Trabzon Bölge Adliye Mahkemesi 3. Hukuk Dairesi 03.11.2020 tarihli, 2020/508 E.2020/486 K. sayılı kararıyla; dava konusu taşınmaz olan Artvin ili, Şavşat ilçesi ... köyü çalışma alanında bulunan 124 ada 2 parsel sayılı 8.801,61 m2 yüz ölçümündeki taşınmazın kazandırıcı zamanaşımı zilyetliğine dayanılarak belgesizden davalı ... tespit edildiği ve kadastro tespitinin kesinleştiği, davanın hak düşürücü süre içerisinde açıldığı, dosya kapsamına göre mahkemenin vakıa ve hukuki değerlendirmesinde usul ve esas yönünden yasaya aykırılık bulunmadığından davacı vekilinin istinaf başvurusunun esastan reddine karar verilmiştir.

V. TEMYİZ

A.Temyiz Yoluna Başvuranlar

Bölge Adliye Mahkemesi kararına karşı süresi içerisinde davacı vekili tarafından temyiz başvurusunda bulunulmuştur.

B. Temyiz Nedenleri

Davacı vekili temyiz dilekçesinde; istinaf dilekçesindeki beyanlarını tekrar ile kararın bozulmasına karar verilmesini talep etmiştir.

C. Gerekçe

1. Uyuşmazlık ve Hukuki Nitelendirme

Dava; kadastro öncesi nedene dayalı tapu iptali ve tescil isteğine ilişkindir.

2. İlgili Hukuk

4721 sayılı Türk Medeni Kanunu'nun 6. maddesinde, "Kanunda aksine bir hüküm bulunmadıkça, taraflardan her biri, hakkını dayandırdığı olguların varlığını ispatla yükümlüdür."

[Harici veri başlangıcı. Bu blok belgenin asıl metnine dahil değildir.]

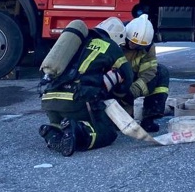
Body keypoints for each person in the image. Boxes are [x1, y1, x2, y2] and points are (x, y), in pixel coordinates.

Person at [39, 17, 133, 156]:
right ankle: (77, 130)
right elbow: (127, 76)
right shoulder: (110, 45)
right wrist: (119, 94)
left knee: (63, 122)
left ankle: (52, 130)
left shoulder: (75, 43)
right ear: (116, 37)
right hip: (76, 98)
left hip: (49, 99)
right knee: (107, 132)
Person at [114, 14, 171, 133]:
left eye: (138, 46)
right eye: (131, 42)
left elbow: (150, 71)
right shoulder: (115, 39)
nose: (133, 46)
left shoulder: (147, 46)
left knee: (161, 72)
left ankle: (149, 118)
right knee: (116, 125)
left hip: (131, 81)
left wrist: (133, 91)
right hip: (114, 80)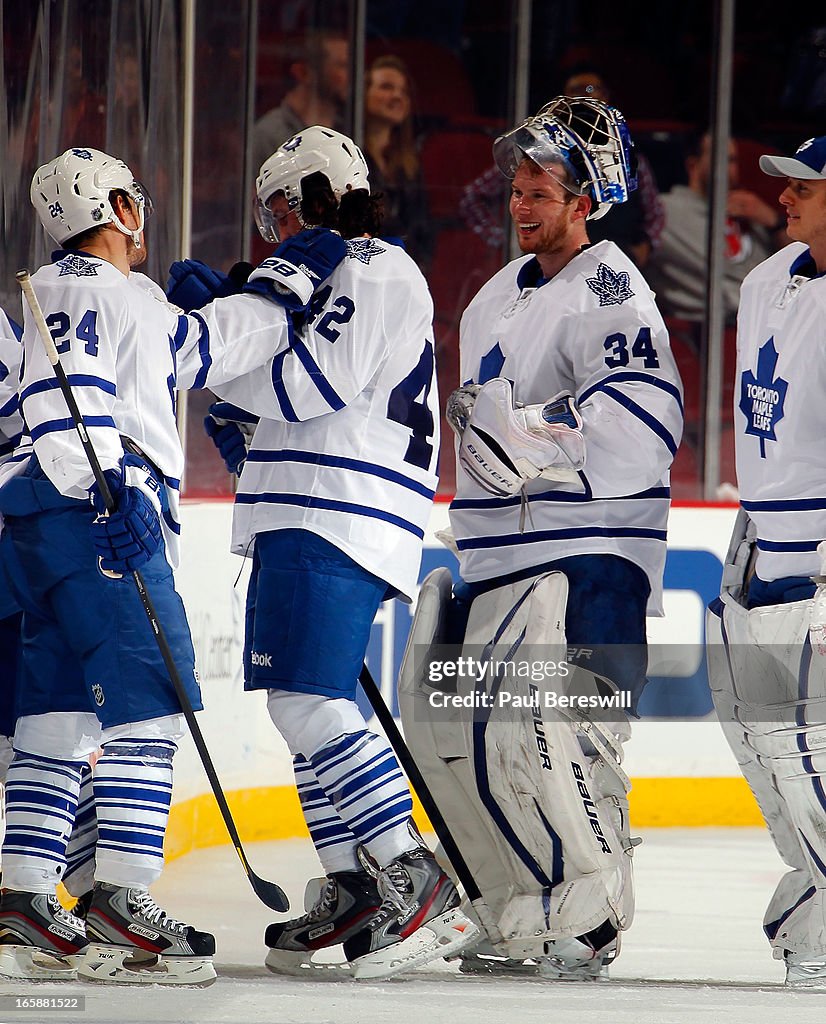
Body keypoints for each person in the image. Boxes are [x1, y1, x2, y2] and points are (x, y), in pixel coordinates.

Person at [187, 124, 479, 979]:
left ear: (318, 192)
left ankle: (412, 874)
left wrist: (215, 351)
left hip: (335, 505)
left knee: (307, 705)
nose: (274, 229)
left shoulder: (371, 265)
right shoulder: (336, 273)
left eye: (282, 207)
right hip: (305, 503)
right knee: (297, 703)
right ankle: (355, 881)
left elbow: (308, 383)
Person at [404, 96, 683, 979]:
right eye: (518, 187)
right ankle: (520, 908)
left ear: (588, 197)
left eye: (541, 189)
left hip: (588, 556)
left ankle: (592, 919)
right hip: (499, 556)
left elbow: (648, 418)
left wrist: (533, 435)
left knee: (563, 737)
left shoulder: (610, 286)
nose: (521, 203)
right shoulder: (497, 294)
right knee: (474, 741)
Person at [0, 147, 294, 984]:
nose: (143, 215)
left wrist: (271, 292)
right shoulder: (83, 287)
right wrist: (109, 487)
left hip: (46, 525)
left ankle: (25, 895)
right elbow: (70, 398)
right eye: (133, 200)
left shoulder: (119, 294)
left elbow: (201, 349)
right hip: (100, 518)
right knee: (153, 707)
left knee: (58, 711)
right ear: (114, 208)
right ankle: (121, 899)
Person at [707, 135, 826, 988]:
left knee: (803, 746)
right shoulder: (764, 281)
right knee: (756, 740)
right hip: (757, 542)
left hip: (818, 553)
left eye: (805, 186)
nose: (782, 196)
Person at [459, 66, 664, 268]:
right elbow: (474, 196)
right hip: (550, 266)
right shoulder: (532, 152)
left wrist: (646, 244)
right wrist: (507, 239)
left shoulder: (626, 162)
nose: (584, 97)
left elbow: (654, 212)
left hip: (610, 265)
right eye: (576, 90)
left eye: (592, 90)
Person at [646, 129, 787, 325]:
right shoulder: (665, 211)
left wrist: (774, 221)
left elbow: (802, 263)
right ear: (693, 165)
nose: (731, 170)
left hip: (772, 319)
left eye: (734, 161)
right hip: (709, 332)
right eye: (723, 159)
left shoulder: (753, 213)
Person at [363, 55, 432, 269]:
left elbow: (422, 228)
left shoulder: (410, 164)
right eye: (386, 87)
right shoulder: (349, 154)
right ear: (362, 93)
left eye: (403, 92)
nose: (397, 96)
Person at [252, 30, 349, 177]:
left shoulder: (348, 131)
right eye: (342, 65)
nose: (354, 75)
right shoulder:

6100 sayılı HMK’nın 190. maddesinde, "İspat yükü, kanunda özel bir düzenleme bulunmadıkça, iddia edilen vakıaya bağlanan hukuki sonuçtan kendi lehine hak çıkaran tarafa aittir."

3402 sayılı Kadastro Kanunu’nun 12/3. maddesi; “Bu tutanaklarda belirtilen haklara, sınırlandırma ve tespitlere ait tutanakların kesinleştiği tarihten itibaren on yıl geçtikten sonra, kadastrodan önceki hukuki sebeplere dayanarak itiraz olunamaz ve dava açılamaz.” hükmünü içermektedir.

3. Değerlendirme

Dosya içeriğine, (IV/3.) numaralı paragrafta yer verilen Bölge Adliye Mahkemesi kararının dayandığı yasal ve hukuksal gerekçelere ve delillerin takdirinin yerinde bulunmasına göre, yazılı şekilde karar verilmesinde bir isabetsizlik bulunmamaktadır.

VI. KARAR

Açıklanan sebeplerle;

Davacının yerinde bulunmayan temyiz itirazlarının reddiyle usul ve yasaya uygun olan Bölge Adliye Mahkemesi kararının 6100 sayılı HMK'nın 370 inci maddesi uyarınca ONANMASINA,

492 sayılı Harçlar Kanunu'nun değişik 13. maddesinin j. bendi gereğince Hazineden harç alınmasına yer olmadığına,

15.02.2023 tarihinde kesin olmak üzere oy birliğiyle karar verildi.